● Stated problem
Rename "common name" to "vernacular name" in the lines from the line with "class: Mammalia" up to and including the line with "common name: Lesser horseshoe bat", and give only those lines back with nothing else changed.

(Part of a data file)
[START]

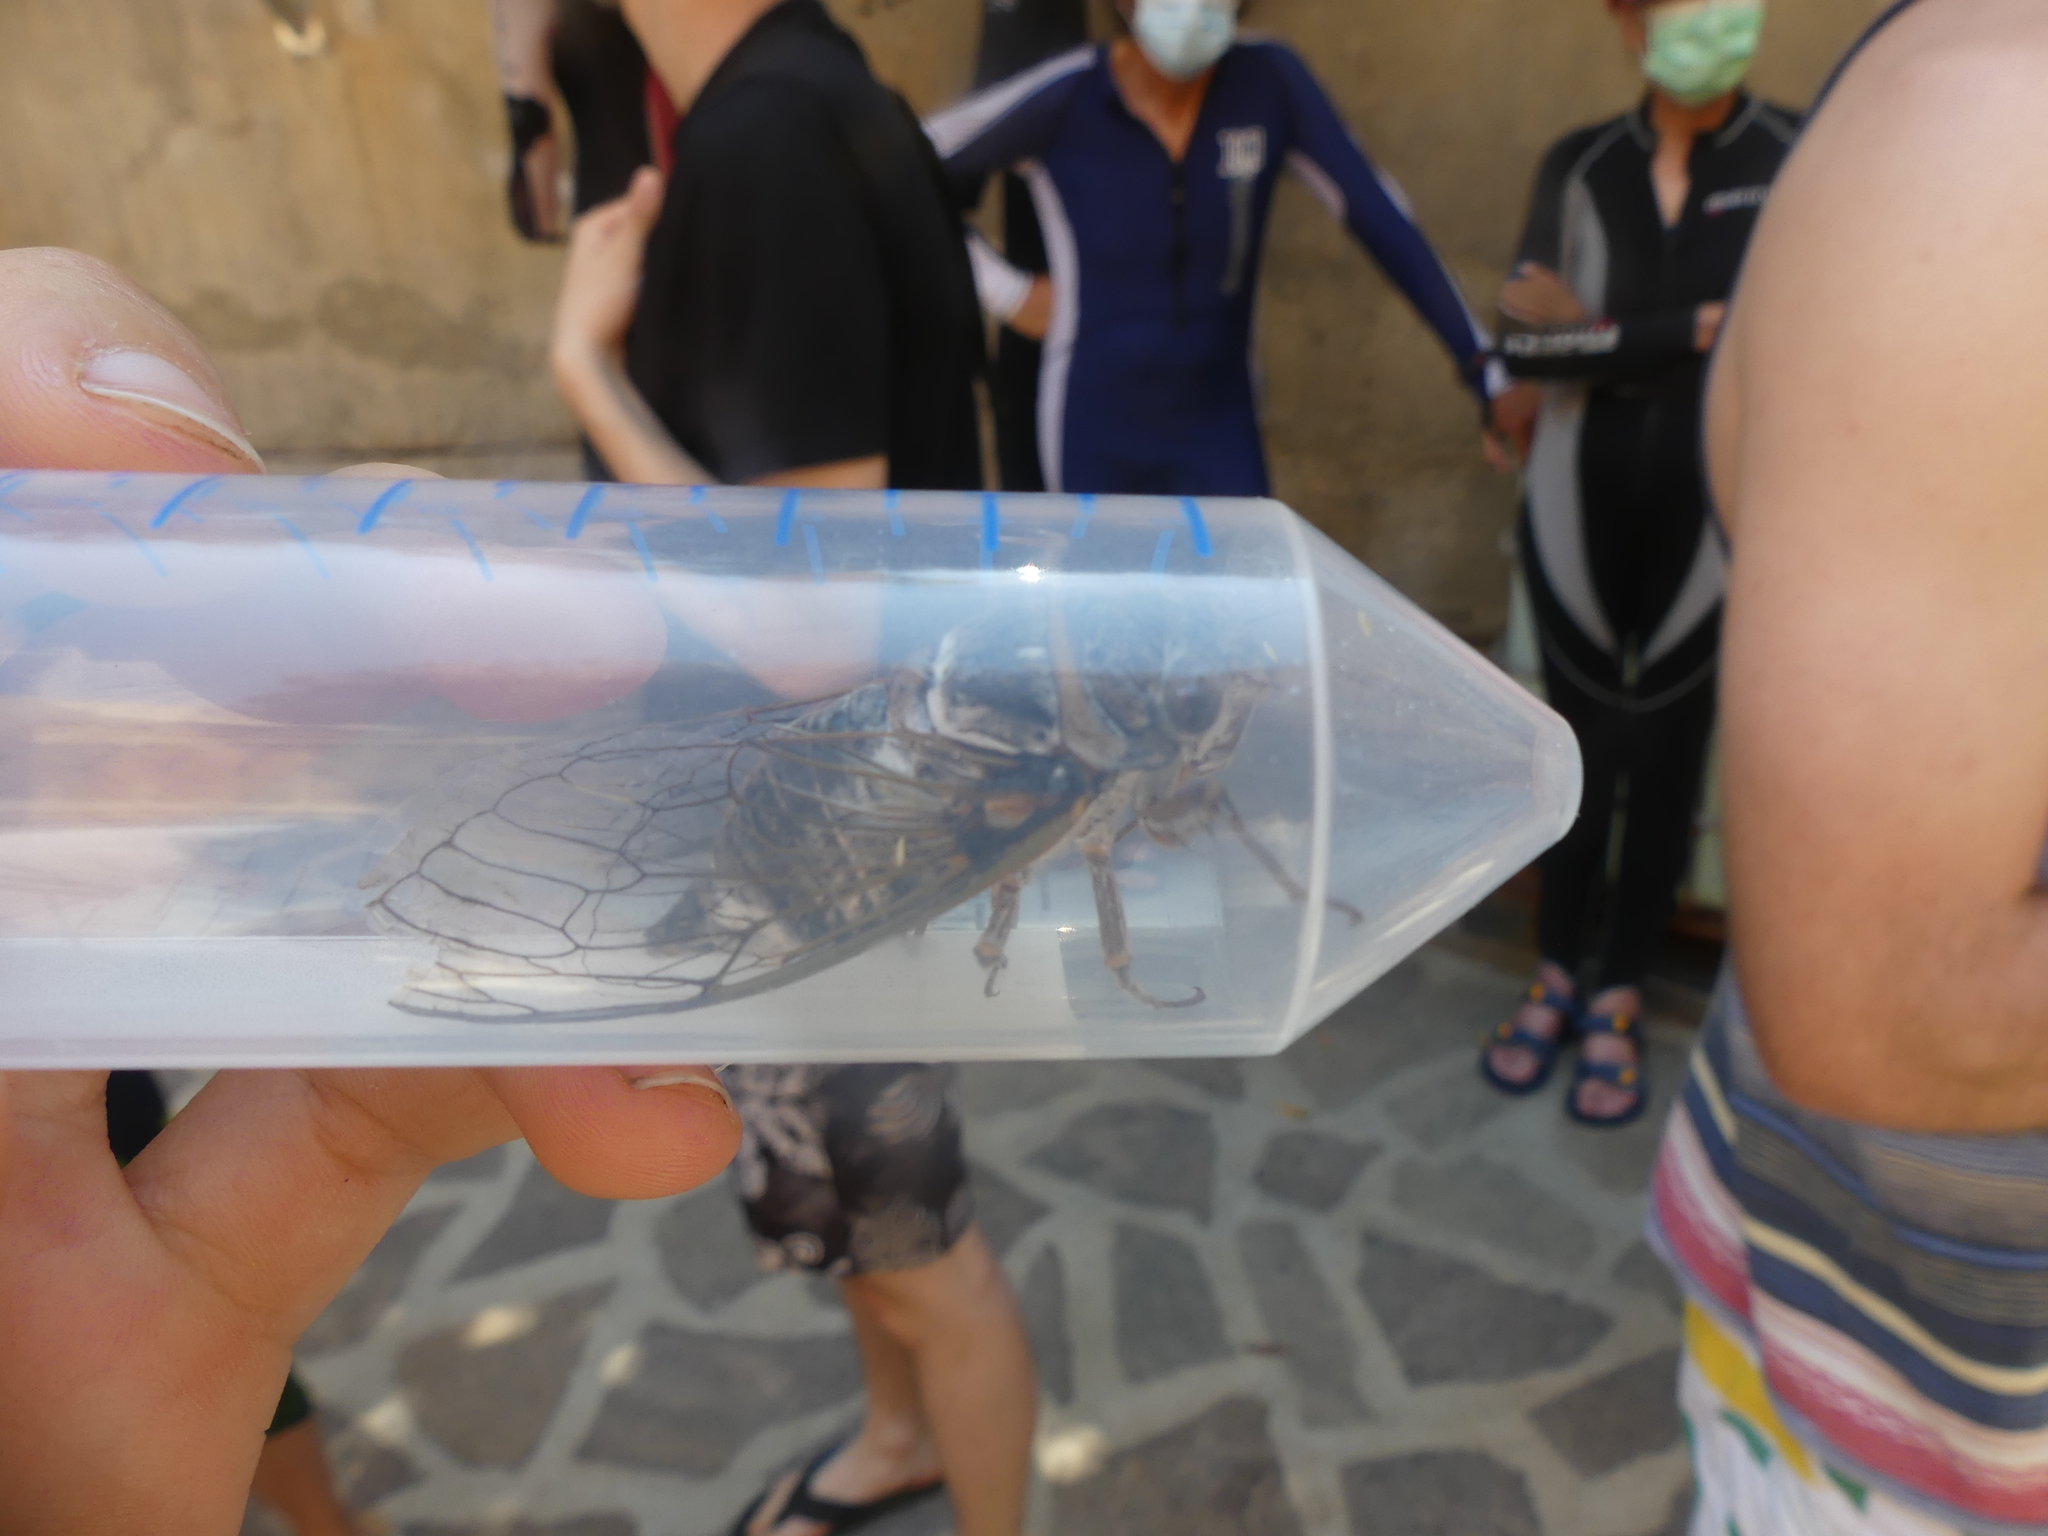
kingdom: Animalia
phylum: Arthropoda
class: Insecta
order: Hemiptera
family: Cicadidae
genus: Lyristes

[END]
[START]

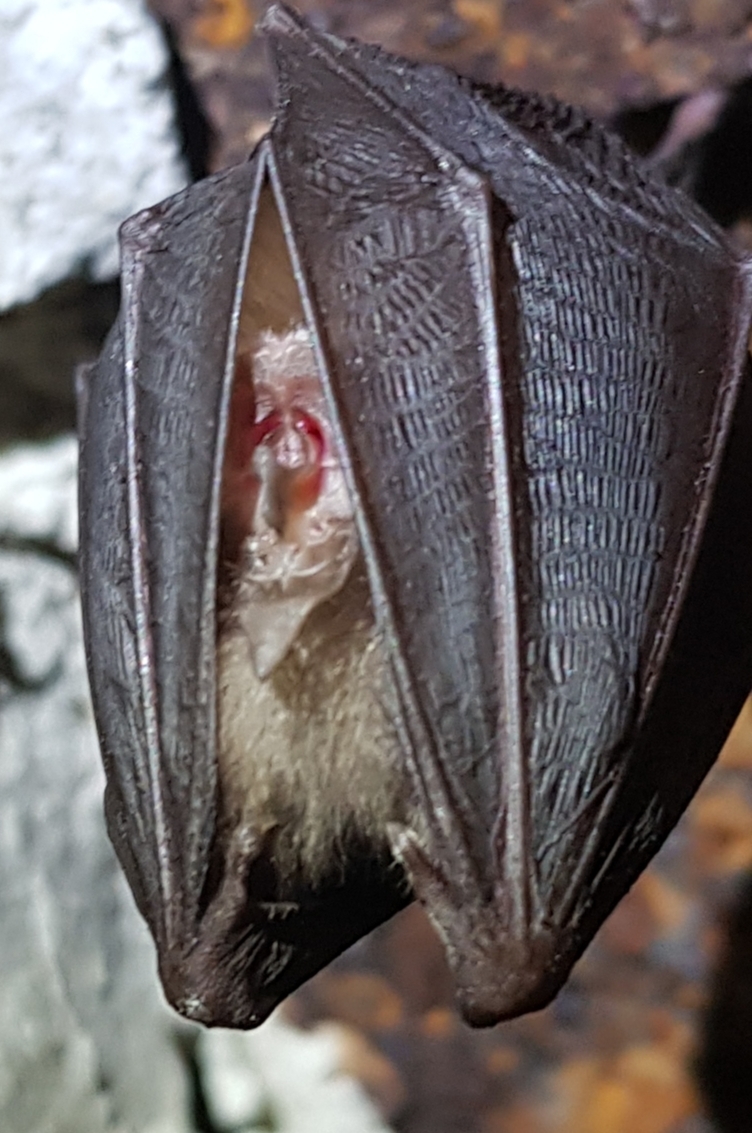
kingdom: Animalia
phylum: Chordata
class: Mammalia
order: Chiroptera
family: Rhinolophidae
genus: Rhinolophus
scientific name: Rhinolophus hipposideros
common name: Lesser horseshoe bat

[END]

● Exercise solution
class: Mammalia
order: Chiroptera
family: Rhinolophidae
genus: Rhinolophus
scientific name: Rhinolophus hipposideros
vernacular name: Lesser horseshoe bat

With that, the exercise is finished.